“Employers have the responsibility to reduce any risk factors in the workplace that may give rise to ill effects.”

This sentiment was shared by Minister of Labour, Senator Dr. Esther Byer Suckoo as she addressed the REA Envirohealth International’s Environmental Medicine as a Tool for the Prevention of Occupational Diseases seminar this morning at the Lloyd Erskine Sandiford Centre.

“It is necessary that greater emphasis be placed on the prevention of occupational diseases. At the international, national and institutional levels, efforts are needed to highlight and address existing conditions in our places of work which could lead to the development of occupational diseases,” the Labour Minister said, explaining that under the Act, employers had specific responsibilities, such as ensuring adequate workplace temperature and lighting and protecting workers from noise and vibration.

Stressing that achieving safety and health at work was a tripartite effort, Dr. Byer Suckoo said: “Effective prevention requires the continuous improvement of national occupational safety and health (OSH) systems, inspection, and educational and prevention programmes.

“It must be accepted that this task must continue to be a collaborative effort between government, employers’ and workers’ organizations.  This level of collaboration would ensure that occupational diseases are featured prominently on the agenda for safety and health,” she said, adding that it was necessary to report, compile and analyse relevant data which would improve preventive strategies for occupational diseases.

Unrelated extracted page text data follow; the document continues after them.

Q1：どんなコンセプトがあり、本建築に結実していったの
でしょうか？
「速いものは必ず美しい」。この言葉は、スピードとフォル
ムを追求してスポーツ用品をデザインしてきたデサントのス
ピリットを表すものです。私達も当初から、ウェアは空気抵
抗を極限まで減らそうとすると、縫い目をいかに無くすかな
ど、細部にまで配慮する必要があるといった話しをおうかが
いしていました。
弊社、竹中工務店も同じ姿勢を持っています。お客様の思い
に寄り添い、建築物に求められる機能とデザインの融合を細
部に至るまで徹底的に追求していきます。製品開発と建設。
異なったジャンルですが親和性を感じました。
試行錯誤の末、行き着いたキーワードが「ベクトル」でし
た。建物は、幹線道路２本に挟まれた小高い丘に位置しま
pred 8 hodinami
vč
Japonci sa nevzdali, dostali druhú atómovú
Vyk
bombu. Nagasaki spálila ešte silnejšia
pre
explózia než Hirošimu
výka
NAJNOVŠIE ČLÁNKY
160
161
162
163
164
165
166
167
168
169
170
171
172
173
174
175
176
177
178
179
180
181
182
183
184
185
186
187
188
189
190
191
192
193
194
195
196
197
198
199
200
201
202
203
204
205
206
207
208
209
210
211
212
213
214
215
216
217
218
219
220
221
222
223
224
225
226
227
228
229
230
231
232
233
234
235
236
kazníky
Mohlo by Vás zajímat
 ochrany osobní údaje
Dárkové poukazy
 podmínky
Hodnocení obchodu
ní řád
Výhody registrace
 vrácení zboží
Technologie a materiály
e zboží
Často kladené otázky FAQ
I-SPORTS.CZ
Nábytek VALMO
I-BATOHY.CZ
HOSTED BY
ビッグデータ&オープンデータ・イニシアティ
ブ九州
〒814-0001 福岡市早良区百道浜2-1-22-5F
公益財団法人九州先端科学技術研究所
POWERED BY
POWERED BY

Noting that the recently proclaimed Safety and Health at Work Act, along with the  Accidents and Occupational Diseases (Notification) Act Cap. 338, served to address OSH issues, Senator Byer Suckoo reaffirmed government’s commitment to ensuring efficient OSH practices were present in any workplace and engaged relevant entities to achieve this goal.

“…the National Advisory Committee on Safety and Health (NACOSH) which was established at a time when…there was an urgent need to protect workers who were becoming increasingly exposed to health hazards through the introduction of raw materials, chemicals and new work processes and the fact that hazardous levels of noise and dust existed in some work environments.

“Very recently, NACOSH submitted a recommendation to my Ministry for the creation of standards in the construction industry which would provide much needed guidelines to avoid accidents in that sector.   I look forward to hearing of this committee’s contributions to the revision of Cap 338, and to the development of future programmes which focus on occupational diseases.

Minister Byer Suckoo also stated that OSH would be achievable through improved collaboration between safety and health entities and the social security institution; intergration of the prevention of occupational diseases into labour inspection programs; and improving the capacity of occupational health services for the monitoring of working environments and the implementation of preventive measures.

The seminar was held in observance of the International Labour Organisation’s World Day for Safety and Health at Work, which will be celebrated this Sunday, April 28.